Once again, Python is simply giving us back the contents of the module object we created in memory; the fact that it exists in sys.modules again bypasses any need to check the file system. And as soon as you exit the Python interpreter, the hello module will simply disappear; since it only ever existed in memory inside this single Python process, it will go away as soon as that Python process exits.

And now you know

At this point you can probably work out how Django — back in the 0.90 and 0.91 days — used to create the “magic” model modules which were importable from django.models; there was a lot more work going on to build up the things which eventually lived inside that module, but ultimately it boiled down to the same two things we just did: createing a new module object with types.ModuleType, and making it importable by inserting it into sys.modules.
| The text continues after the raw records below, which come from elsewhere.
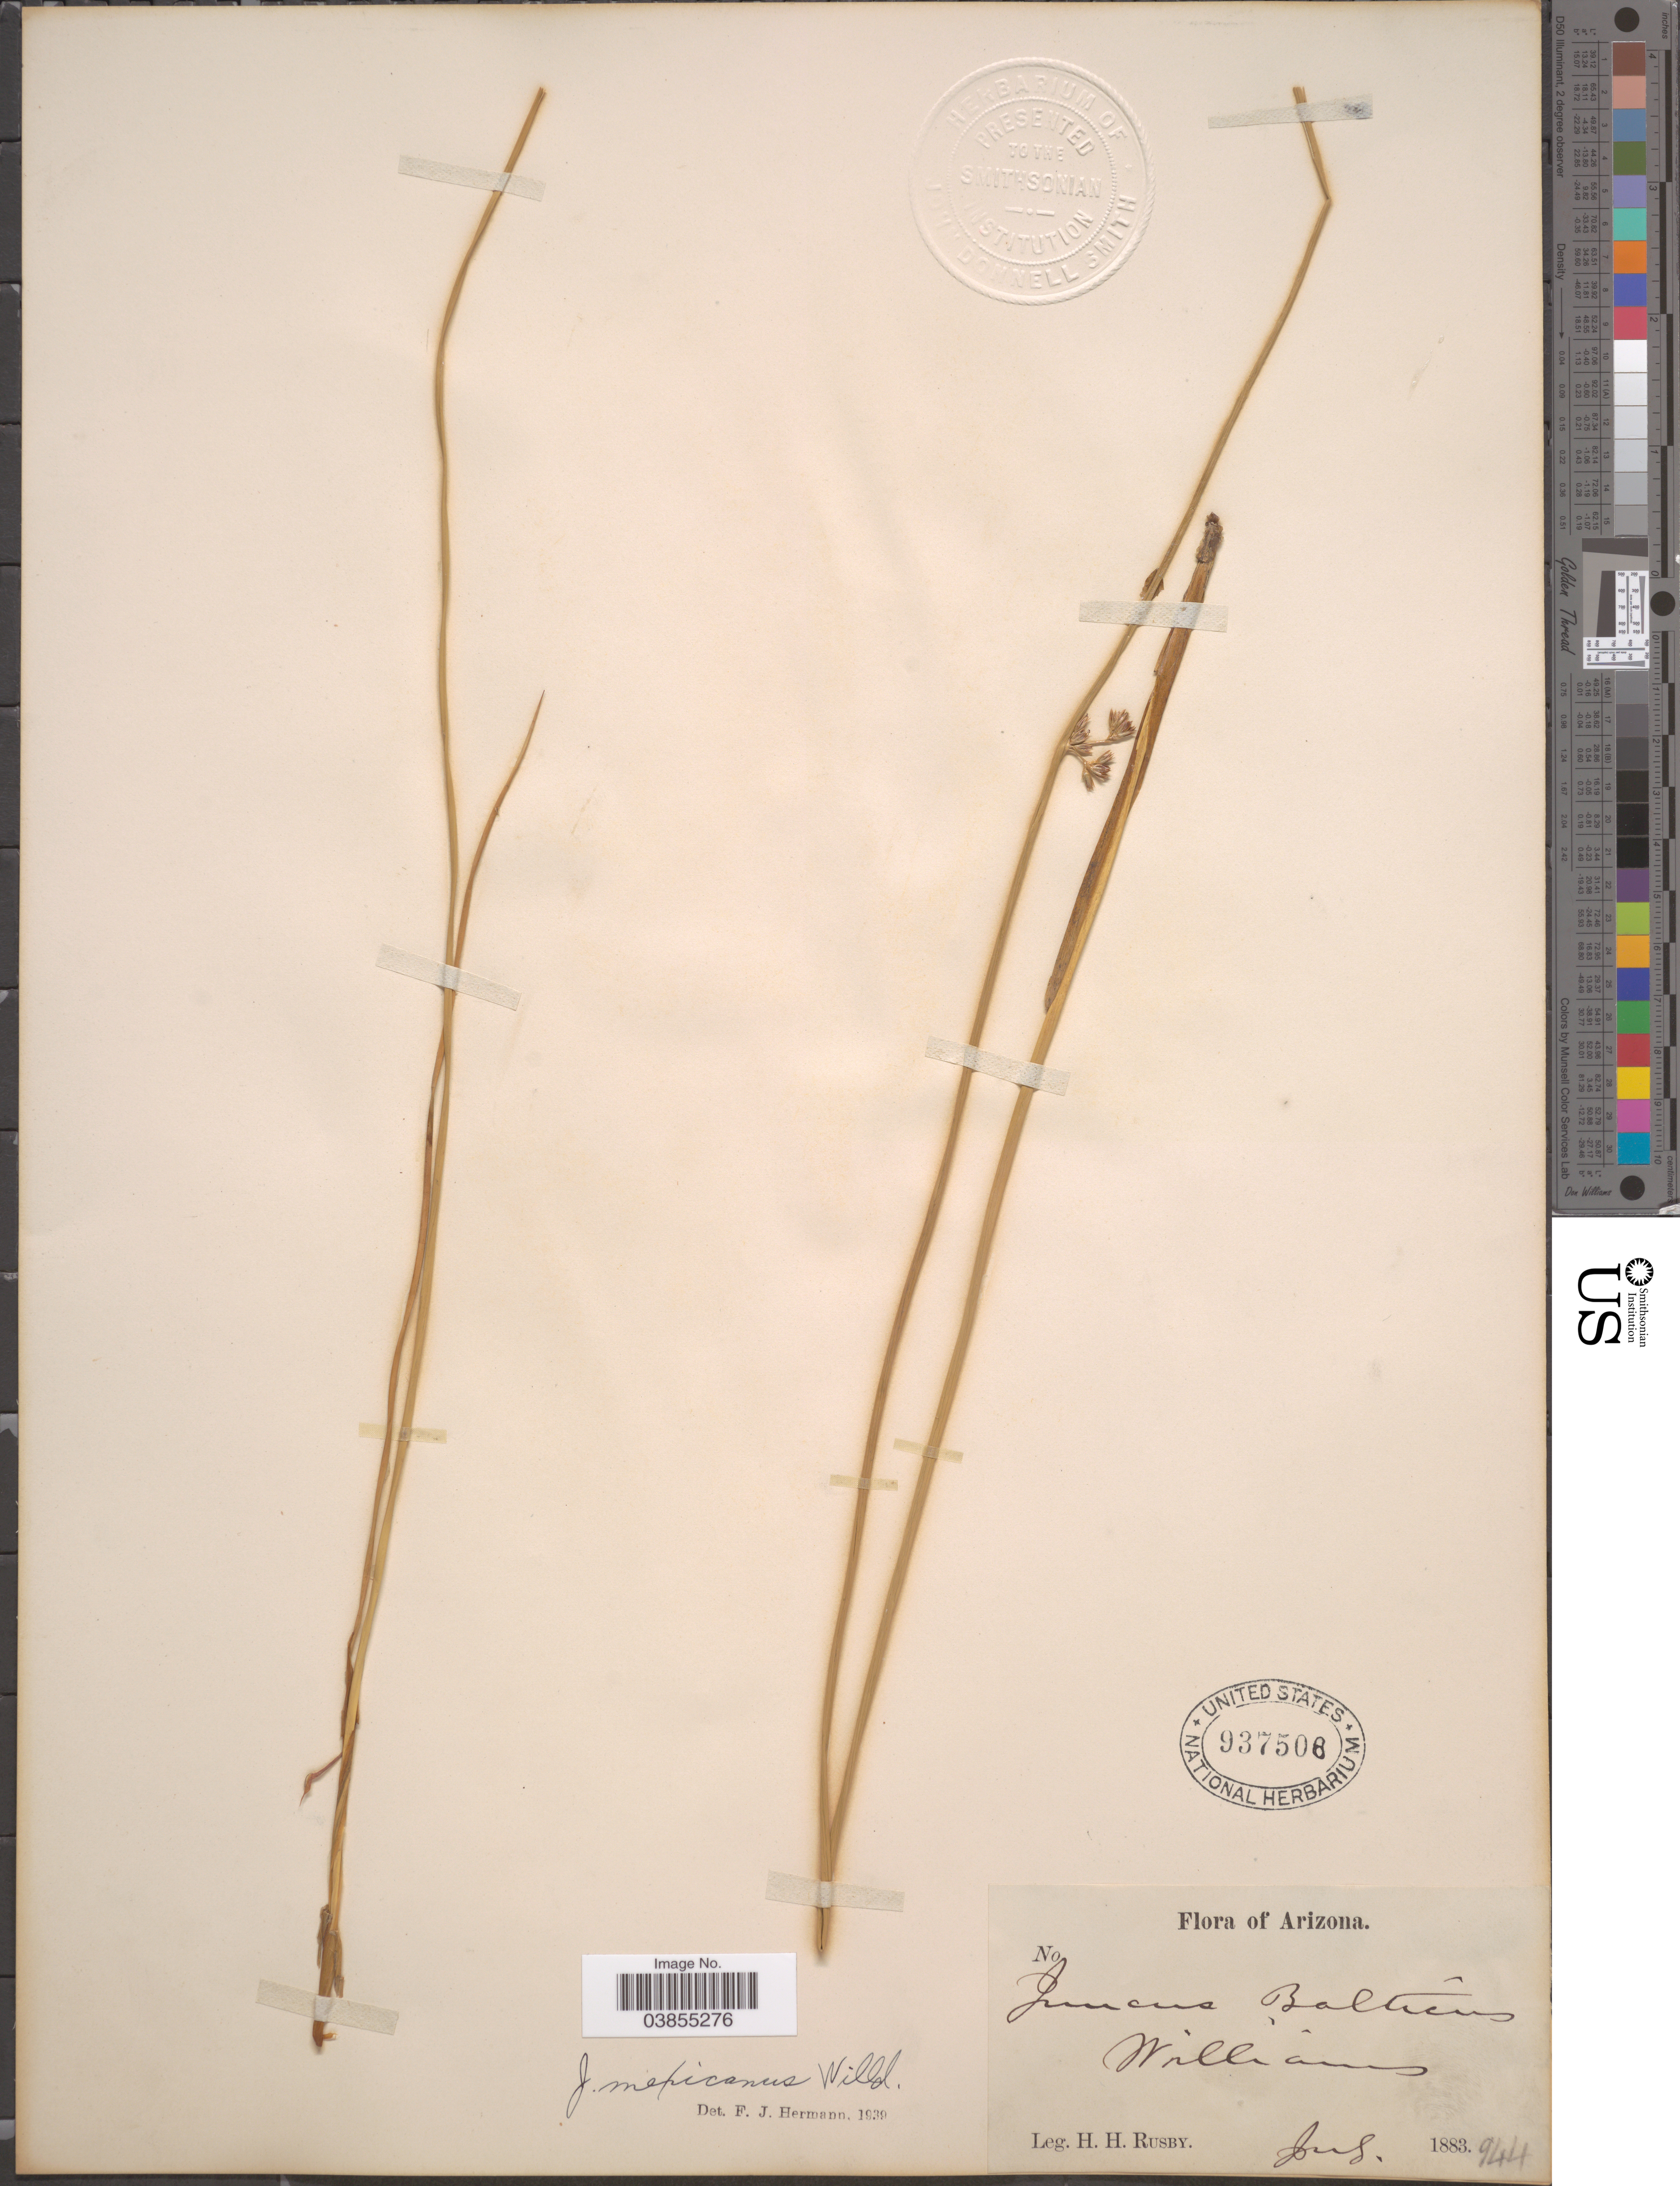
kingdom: Plantae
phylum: Tracheophyta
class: Liliopsida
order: Poales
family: Juncaceae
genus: Juncus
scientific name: Juncus mexicanus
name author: Willd. ex Schult. & Schult. f.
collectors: H. H. Rusby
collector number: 944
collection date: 1883-07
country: United States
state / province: Arizona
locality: Williams.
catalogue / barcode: US 937508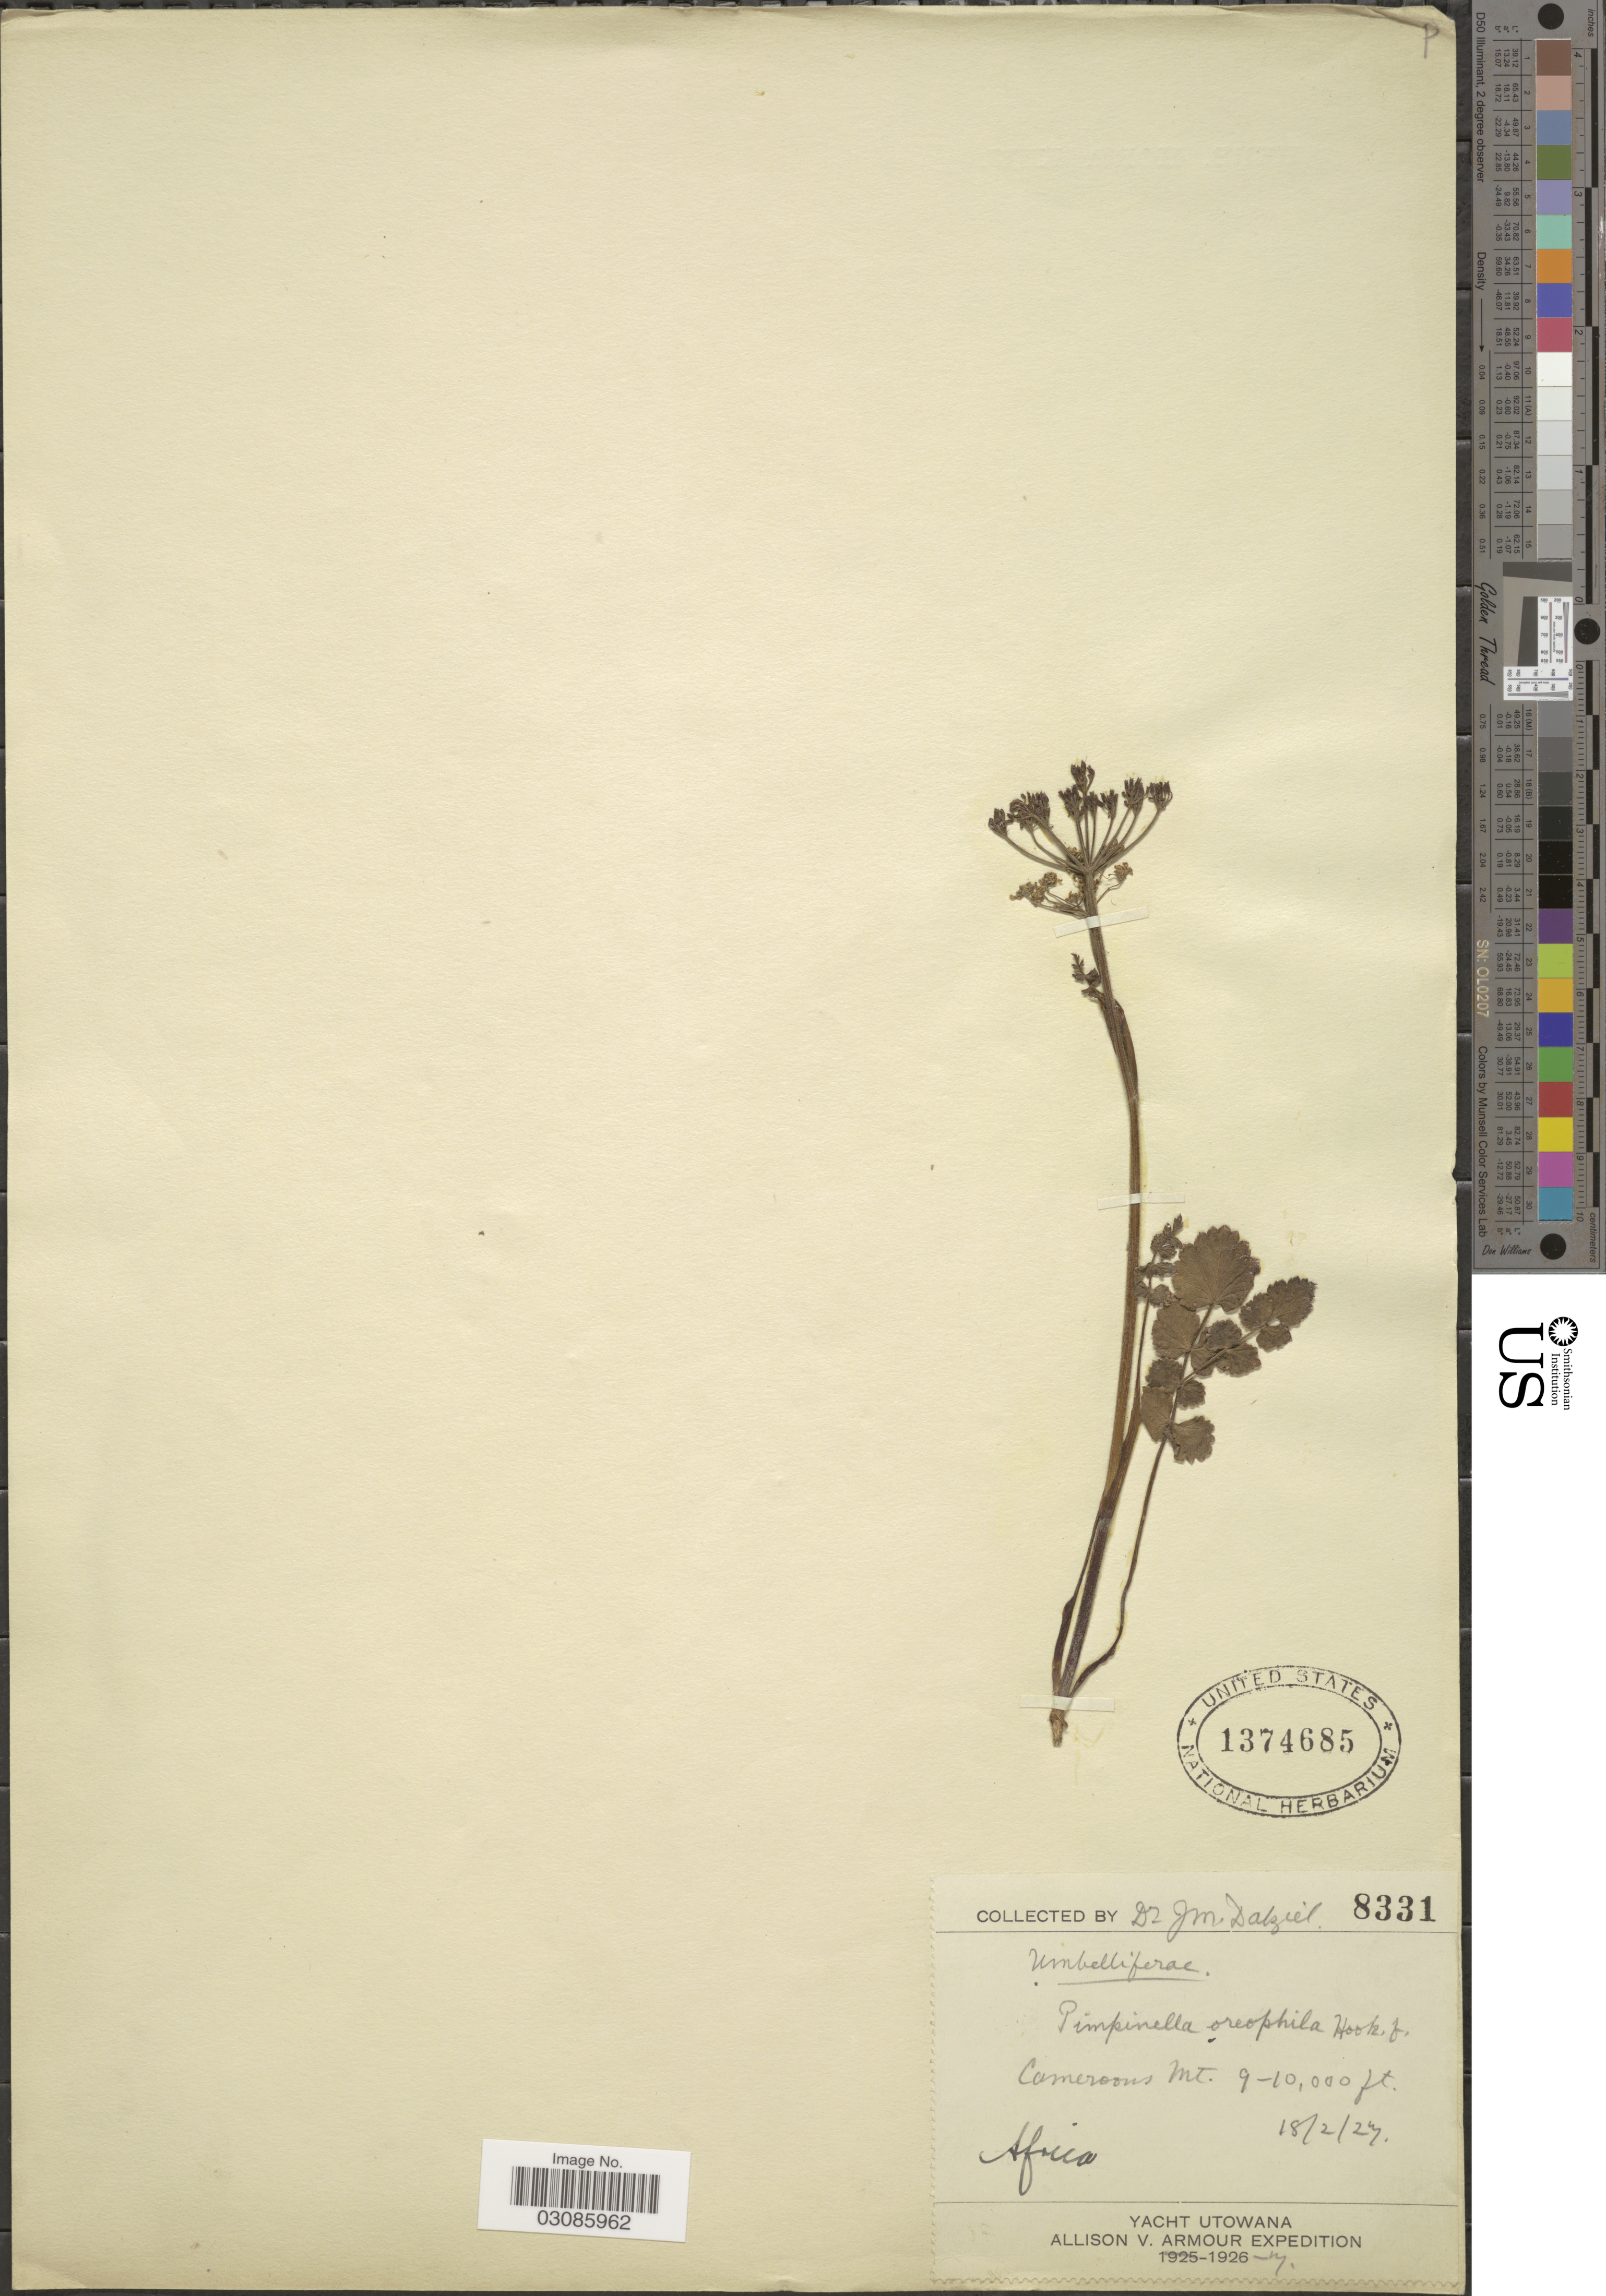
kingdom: Plantae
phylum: Tracheophyta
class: Magnoliopsida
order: Apiales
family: Apiaceae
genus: Pimpinella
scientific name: Pimpinella oreophila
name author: Hook. f.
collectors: J. Dalziel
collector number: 8331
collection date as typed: Transcribed d/m/y: 18/2/27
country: Cameroon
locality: Cameroons Mt. Yacht Utowana.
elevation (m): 2743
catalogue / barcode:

I can’t stress enough that this is something you probably shouldn’t ever do in real-world code, because — as the example of Django’s old-style model system shows — it’s confusing and counterintuitive to mysteriously create modules where people aren’t expecting them. And messing with sys.modules, unless you really know what you’re doing, can also be dangerous; if you’re not careful you might accidentally delete or overwrite the entry for a module you were relying on, and then you’ll be in a real pickle.

But knowing how the process works — even if you never actually use it — helps to turn this from “magic” into a fairly straightforward application of a Python feature, and provides a useful glimpse into some of Python’s fundamental workings: knowing how Python’s import mechanism works, for example, is incredibly important and handy for a broad range of Python programming tasks, and shows off a major part of Python’s sometimes-downplayed dynamic nature.